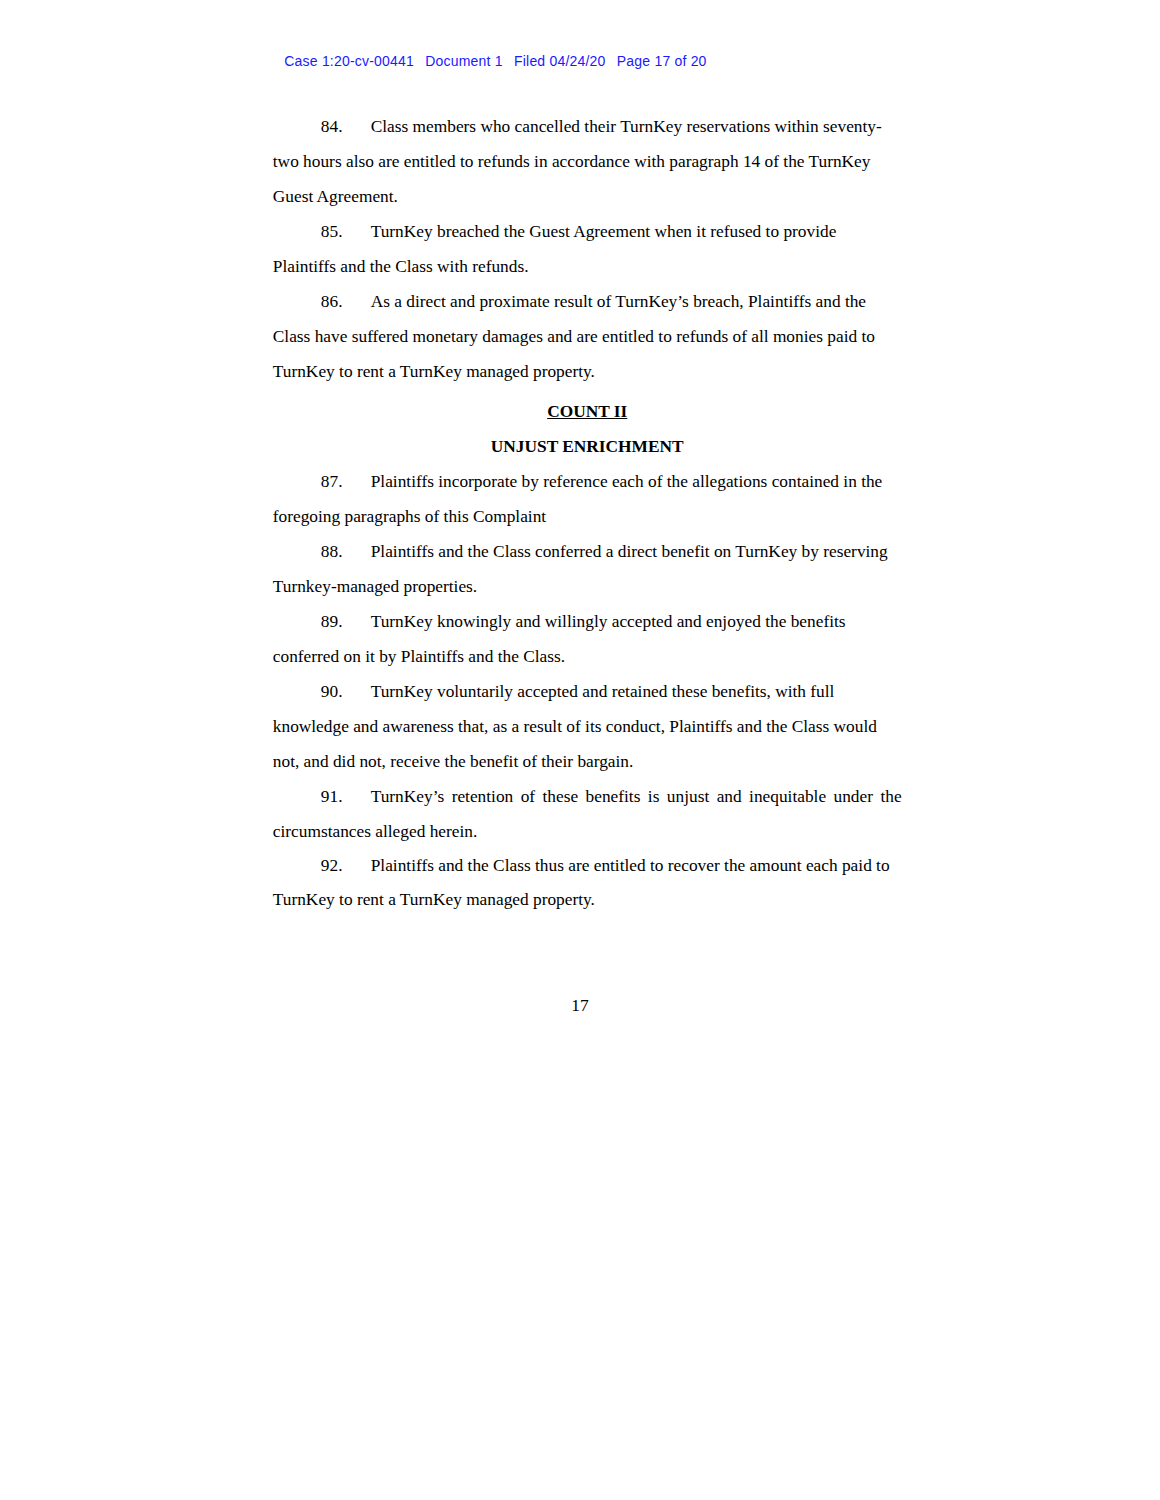Case 1:20-cv-00441 Document 1 Filed 04/24/20 Page 17 of 20
84. Class members who cancelled their TurnKey reservations within seventy-two hours also are entitled to refunds in accordance with paragraph 14 of the TurnKey Guest Agreement.
85. TurnKey breached the Guest Agreement when it refused to provide Plaintiffs and the Class with refunds.
86. As a direct and proximate result of TurnKey’s breach, Plaintiffs and the Class have suffered monetary damages and are entitled to refunds of all monies paid to TurnKey to rent a TurnKey managed property.
COUNT II
UNJUST ENRICHMENT
87. Plaintiffs incorporate by reference each of the allegations contained in the foregoing paragraphs of this Complaint
88. Plaintiffs and the Class conferred a direct benefit on TurnKey by reserving Turnkey-managed properties.
89. TurnKey knowingly and willingly accepted and enjoyed the benefits conferred on it by Plaintiffs and the Class.
90. TurnKey voluntarily accepted and retained these benefits, with full knowledge and awareness that, as a result of its conduct, Plaintiffs and the Class would not, and did not, receive the benefit of their bargain.
91. TurnKey’s retention of these benefits is unjust and inequitable under the circumstances alleged herein.
92. Plaintiffs and the Class thus are entitled to recover the amount each paid to TurnKey to rent a TurnKey managed property.
17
◆ ◆ ◆ ◆ ◆ ◆ ◆
[What you are asked to do]
As listed above, the lines from the line with "86. As a direct" to the line with "87. Plaintiffs incorporate" are to be echoed exactly, with both ends included and nothing added.

[Answer]
86. As a direct and proximate result of TurnKey’s breach, Plaintiffs and the Class have suffered monetary damages and are entitled to refunds of all monies paid to TurnKey to rent a TurnKey managed property.
COUNT II
UNJUST ENRICHMENT
87. Plaintiffs incorporate by reference each of the allegations contained in the foregoing paragraphs of this Complaint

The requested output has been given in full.